Not least because of last week’s announcement from Cassava Technologies, a tech firm founded by Zimbabwean telecoms billionaire Strive Masiyiwa, that it would be building Africa’s first “artificial intelligence factory,” in partnership with leading AI chipmaker Nvidia.

Nvidia’s supercomputers, which use graphic processing units, or GPUs, (the chips that often power AI), will be deployed at Cassava’s data centers in South Africa from as early as June, before being rolled out across the company’s other facilities in Egypt, Kenya, Morocco and Nigeria.

Africa has fallen behind the global AI boom due in part to a lack of computing power. Analysis from Zindi, a community of 80,000 AI builders across 52 African countries, found that only 5% of Africa’s AI practitioners have access to computational power for research and innovation.
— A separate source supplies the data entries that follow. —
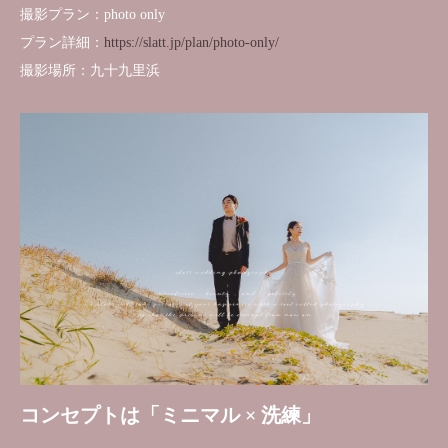
撮影プラン：photo only
プラン詳細：
https://slatt.jp/plan/photo-only/
撮影場所：九十九里浜
コンセプトは「ミニマル × 洗練」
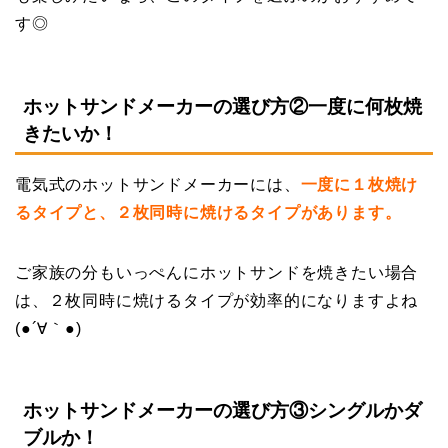
す◎
ホットサンドメーカーの選び方②一度に何枚焼
きたいか！
電気式のホットサンドメーカーには、
一度に１枚焼け
るタイプと、２枚同時に焼けるタイプがあります。
ご家族の分もいっぺんにホットサンドを焼きたい場合
は、２枚同時に焼けるタイプが効率的になりますよね
(●´∀｀●)
ホットサンドメーカーの選び方③シングルかダ
ブルか！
Better access to GPUs will help to “drive the AI revolution” across the continent, says Alex Tsado, founder and director of Alliance4AI, a non-profit that helps African institutions adopt emerging technologies. Currently, there are no big GPU clusters in Africa and this is holding innovators back: “If you don’t have access to GPUs, it takes you many more hours, if not days, to build the same solutions (or AI systems) than it would take someone else who is in a place where they do have access (like the US or Europe),”

While Cassava is yet to divulge details of its deployment plan, it said in a press release that Nvidia’s GPU-based supercomputers will enable faster AI model training and that the data centers will ensure businesses and researchers have access to the AI computing power required to build, train, scale and deploy AI in a secure environment.

“Our AI factory provides the infrastructure for this innovation to scale, empowering African businesses, startups and researchers with access to cutting-edge AI infrastructure to turn their bold ideas into real-world breakthroughs — and now, they don’t have to look beyond Africa to get it,” said Masiyiwa in the press release.